Documento >>
El templo está en nuestros ojos y también en los oídos. Además de contemplar, Luz Helena Cordero Villamizar sabe escuchar la música del espacio, lo que susurran las piedras. Y esa música nos la traduce a un lenguaje poético condensado y preciso, reconstruyendo la totalidad desde el fragmento. Reliquias, la adoración de la astilla desprendida de la cruz.

Perdida la fe en esos templos humanos devorados por el fuego, la espada o el tiempo, queda el vuelo de los pájaros y tal como podemos leer en el poema “Del aire”,

Cuando casi habíamos perdido la fe
un vuelo tornasol quiebra la tarde

Asomémonos, pues, a contemplar esas aves silenciosas a través del corte luminoso que estas páginas abren en la mirada.

A través de todos los seres se extiende un espacio:
el espacio interior del mundo. Las aves vuelan silenciosas
a través de nosotros.
Rilke

 Valencia, 29 de agosto de 2024

Los templos derruidos de Luz Helena Cordero
Autora: Ángela García

¿A dónde fueron todos para dejarme aquí, oliendo el polvo de su sangre,

tan inocente y fatalmente condenada a su credo?

Todos hemos hecho parte de esta coreografía: entrar en una escultura de vacío resguardada por torres y muros con vitrales, campanarios y cúspides punzando el cielo, donde el tiempo murmura más con el jeroglífico de manchas y de herrumbre que con el eco de la aspiración de los espíritus. Entrar al templo, al hueco armado por el ansia, oloroso a cera, a humo, a incienso, todo lo que la pretendida nobleza que tienta lo divino quiere deparar a la real desesperación de innumerables ojos llorosos, de ayes sonoros y sofocados. Entrar, conjugar el verbo entrar… esta compulsión, este misterio del cuerpo en devoción, o inalcanzable consolación, la espiral de la entrega, el abandono a un dios, a una fe o al cúmulo más ordenado y perfecto del sinsentido. Luz Helena Cordero Villamizar lo ha hecho con la lámpara alerta del lenguaje.

Información proporcionada >>

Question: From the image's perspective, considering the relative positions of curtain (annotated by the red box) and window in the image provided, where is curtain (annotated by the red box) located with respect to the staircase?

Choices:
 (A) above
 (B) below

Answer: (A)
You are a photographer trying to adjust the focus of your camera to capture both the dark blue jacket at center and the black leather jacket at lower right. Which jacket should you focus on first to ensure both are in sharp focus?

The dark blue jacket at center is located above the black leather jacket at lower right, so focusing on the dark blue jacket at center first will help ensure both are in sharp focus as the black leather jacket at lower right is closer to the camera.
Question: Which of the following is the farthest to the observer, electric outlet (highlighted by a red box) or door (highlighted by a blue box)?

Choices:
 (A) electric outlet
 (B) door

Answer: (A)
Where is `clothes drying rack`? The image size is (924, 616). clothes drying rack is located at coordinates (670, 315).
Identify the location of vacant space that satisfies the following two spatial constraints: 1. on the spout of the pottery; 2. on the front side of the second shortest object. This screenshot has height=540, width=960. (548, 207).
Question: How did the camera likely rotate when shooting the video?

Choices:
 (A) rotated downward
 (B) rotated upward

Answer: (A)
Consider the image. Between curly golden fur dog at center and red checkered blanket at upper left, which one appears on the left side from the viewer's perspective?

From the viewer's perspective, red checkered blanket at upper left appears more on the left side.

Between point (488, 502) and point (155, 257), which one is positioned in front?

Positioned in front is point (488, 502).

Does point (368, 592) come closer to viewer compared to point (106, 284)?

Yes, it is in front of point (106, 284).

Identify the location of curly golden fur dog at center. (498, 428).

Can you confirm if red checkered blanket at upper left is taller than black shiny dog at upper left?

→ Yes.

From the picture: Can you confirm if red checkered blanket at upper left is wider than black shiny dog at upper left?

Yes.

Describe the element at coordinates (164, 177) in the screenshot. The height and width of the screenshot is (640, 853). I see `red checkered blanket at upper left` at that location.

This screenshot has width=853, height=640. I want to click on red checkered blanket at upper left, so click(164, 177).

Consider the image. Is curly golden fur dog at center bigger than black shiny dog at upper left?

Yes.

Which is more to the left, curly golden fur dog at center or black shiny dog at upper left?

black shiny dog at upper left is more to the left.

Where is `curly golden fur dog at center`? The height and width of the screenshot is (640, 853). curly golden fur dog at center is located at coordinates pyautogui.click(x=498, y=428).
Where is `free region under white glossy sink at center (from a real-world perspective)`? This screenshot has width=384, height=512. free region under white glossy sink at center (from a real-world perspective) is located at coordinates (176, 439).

Consigna escrita A >>
Indique si las afirmaciones (i), (ii) y (iii) concuerdan con el texto sobre los templos. Responda sí o no a cada una y cite textualmente las palabras que lo deciden.
(i) El texto está fechado en Valencia el 29 de agosto de 2024.
(ii) La autora de «Los templos derruidos de Luz Helena Cordero» es Ángela García.
(iii) En los versos firmados por Rilke, las aves vuelan ruidosas.
Consigna escrita B >>
Prosiga el texto sobre los templos a partir de su última oración, manteniendo su tono y su estilo.

Respuesta A >>
(i) Sí: «Valencia, 29 de agosto de 2024».
(ii) Sí: «Autora: Ángela García».
(iii) No: «Las aves vuelan silenciosas».

Respuesta B >>
Al lugar del culto accedemos cruzando grandes portones que se abren a la pertenencia de una fe o se cierran a su contraparte, la herejía, el paganismo, el ateísmo, los nombres que se han dado a los infieles. Aunque tenga las puertas abiertas el interior es sinuoso, sostenido por paredes invisibles, piedra con piedra de ley, más férreas que los muros milenarios. Luz Helena Cordero es una visitante obstinada en busca de ese bien ruinoso de la fe que los templos representan, esa caridad de cobre de los mercaderes de lo sagrado, ese procedimiento destructivo del silencio a nombre del silencio, esa arquitectura exquisita y olorosa a esperma consumida donde se cita el clamor colectivo, donde el oleaje de las oraciones erosiona siglo tras siglo el oro de las figuras esculpidas ribeteadas a precio de sangre, pilares marmóreos, arcos ojivales, bóvedas nervadas, toda esa monumentalidad humillante, “todo ese alarde, su imponencia”. Estos poemas inspeccionan la obstinación de la retahíla, las rogativas, el anhelo sin fondo tras la señal que promete el derecho a una felicidad sin límites, al reino definitivo e inalterable de la gracia.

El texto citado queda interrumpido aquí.